A customer had rushed in to tell the waitress that we had arrived. (I can only imagine what they said), and a moment later, the waitress was bringing us a glass of water, and fussing over our sick kids.

We crept through the gauntlet of ALL those friendly eyes as we entered the dark rooms. The first room was pretty airy, but then we got up to the main area and felt the oppressive friedness in the air. The head waitress immediately leaned over the counter and in the best British accent, asked Joel “Aww, poor man, do you need a cuddle?” Unfortunately, “poor man” wasn’t finished feeling sick, and a cuddle was about the worst thing he could think of.

We were then seated in the smelliest room. But in their defense, it was the room closest to the bathroom…maybe they were hoping we’d use that next time.

I was so tired of sick children that I wouldn’t let them order anything fried.

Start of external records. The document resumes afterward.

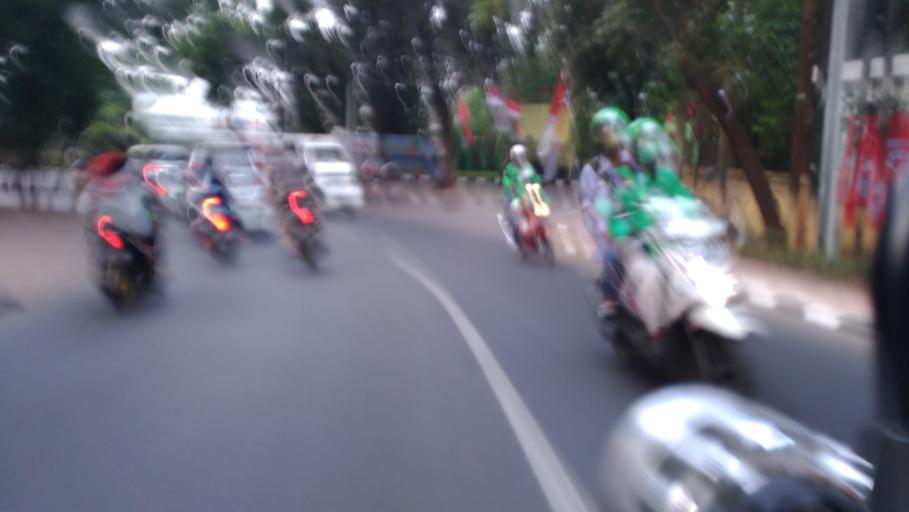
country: ID
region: West Java
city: Cileungsir
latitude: -6.3569
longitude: 106.8902
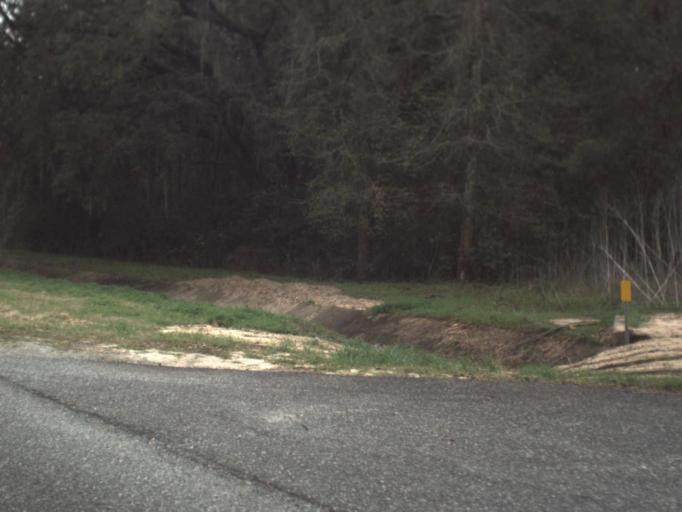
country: US
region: Florida
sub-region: Leon County
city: Tallahassee
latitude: 30.4253
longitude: -84.1803
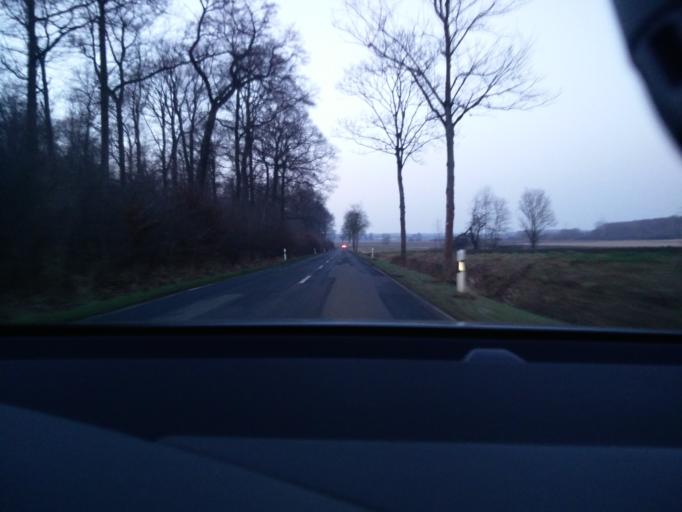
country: DE
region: Lower Saxony
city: Laatzen
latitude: 52.3125
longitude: 9.8603
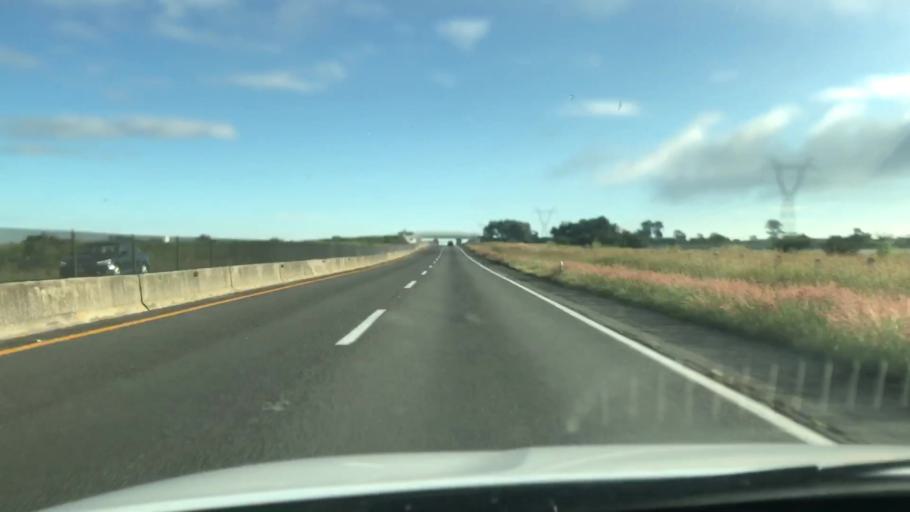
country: MX
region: Jalisco
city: Valle de Guadalupe
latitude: 20.9384
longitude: -102.6559
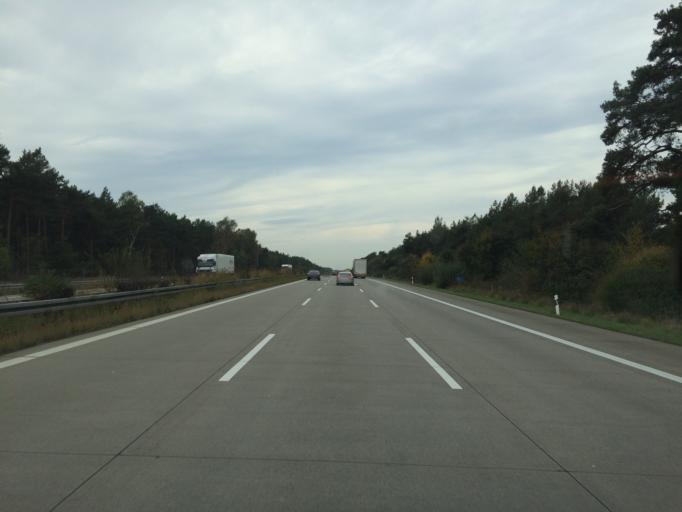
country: DE
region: Brandenburg
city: Graben
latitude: 52.2708
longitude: 12.3833
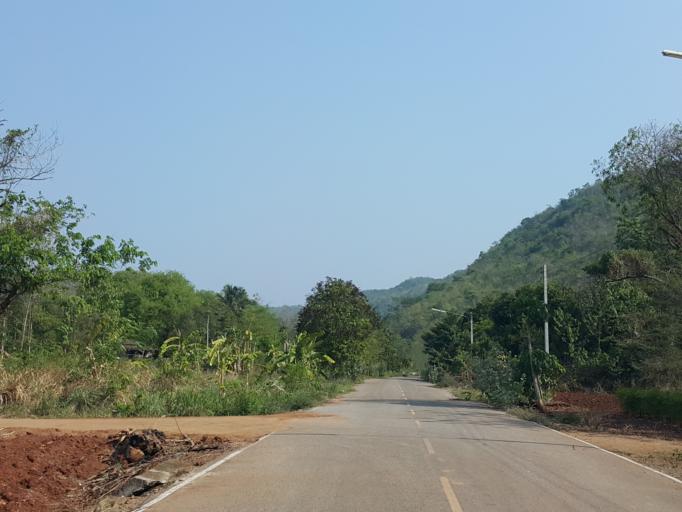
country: TH
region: Kanchanaburi
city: Sai Yok
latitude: 14.1297
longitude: 99.1297
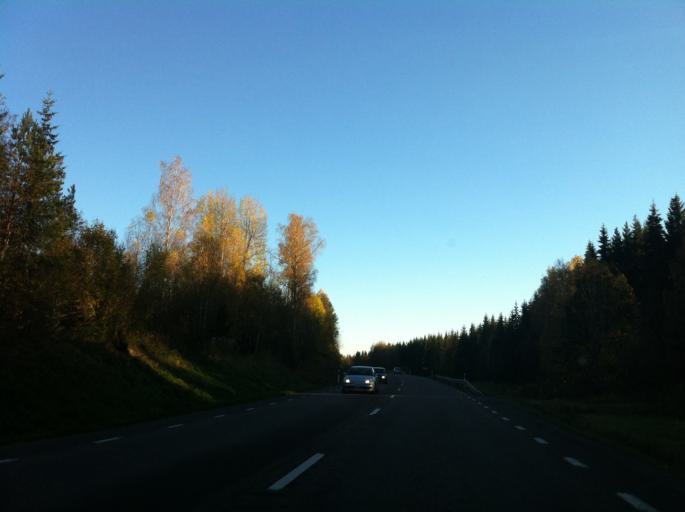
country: SE
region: Dalarna
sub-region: Faluns Kommun
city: Falun
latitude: 60.6538
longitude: 15.5566
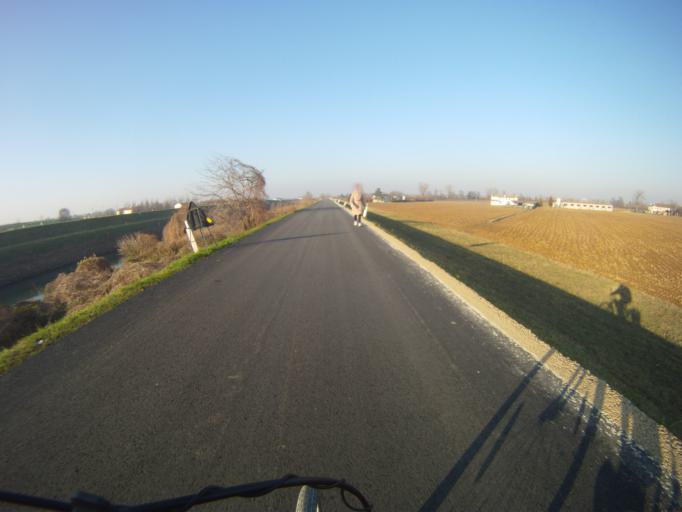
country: IT
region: Veneto
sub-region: Provincia di Padova
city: Polverara
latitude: 45.3256
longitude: 11.9408
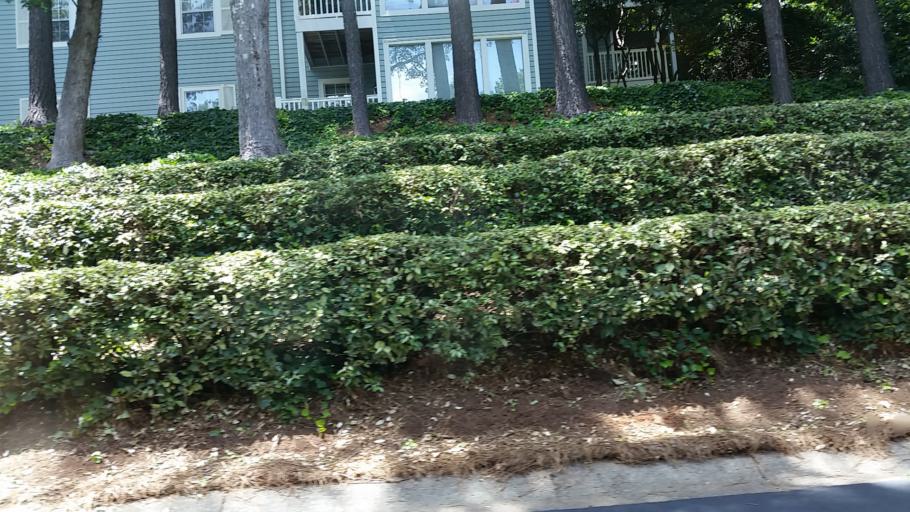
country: US
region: Georgia
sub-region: Cobb County
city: Smyrna
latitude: 33.9161
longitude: -84.4778
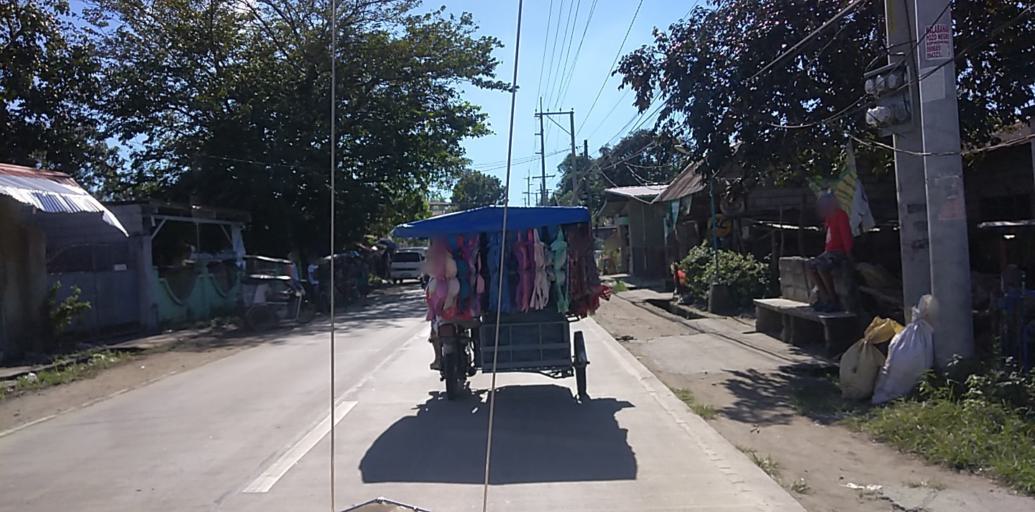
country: PH
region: Central Luzon
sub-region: Province of Pampanga
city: San Luis
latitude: 15.0558
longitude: 120.7774
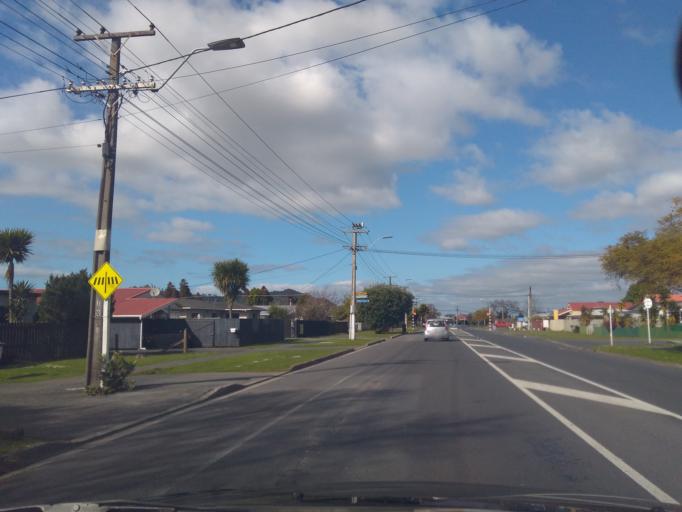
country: NZ
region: Northland
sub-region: Whangarei
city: Whangarei
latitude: -35.6900
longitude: 174.3271
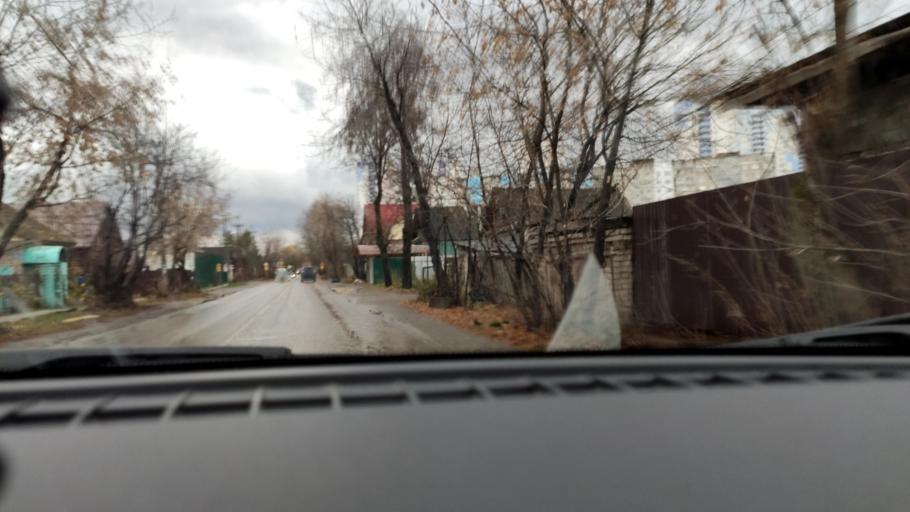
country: RU
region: Perm
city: Perm
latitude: 58.0099
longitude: 56.3218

The one “well” child will always remember this as “the time Mom wouldn’t let me get anything GOOD to eat.”

Since I am adept at noticing white lips, I decided that we would move to the airy room. So we all traipsed out again.

Everyone watched us warily.

We settled down and naturally, Michael decided he’d better start with “bangers and mash”. Which, surprisingly, is not quite as good as it sounds.


As we were sitting there trying to get ourselves put back together, a very nice man came up to tell us that he also used to get car sick, and that you have to sit in the front seat (with an experienced english driver, no doubt) with the window down, and suck on wine gums. Wine What? How long have I been in England, and they’re trying to give my children wine?!! (Of course due to the accent I can’t be sure he didn’t say “wine goblet”, which would make more sense for the under 21 crowd. Although magically producing a wine goblet to suck on whenever you’re carsick didn’t seem quite right either.)

We smiled and nodded.

We thanked him just in time to rush out to the bushes for another go around in front of the sympathetic customers STILL attempting to enjoy their meal.

It was the same people…still sitting there.

Michael did not need any convincing to leave this time. He paid the bill, and we were off. We decided to take the man’s advice and put the sickest child in the front seat.

I have to adjust my previous statement about being passenger during Michael’s first drive in England. It doesn’t even come close to sitting in the BACK SEAT during Michael’s first hour in England. I just knew that if the round-about won, we were doomed.

Incidentally, I was also reminded of how backseat driving is never really as helpful as the person in the backseat thinks it is…

All the kids fell asleep, and I quit giving driving advice. It was mercifully quiet.

Then I finally looked around…and officially fell in love with England.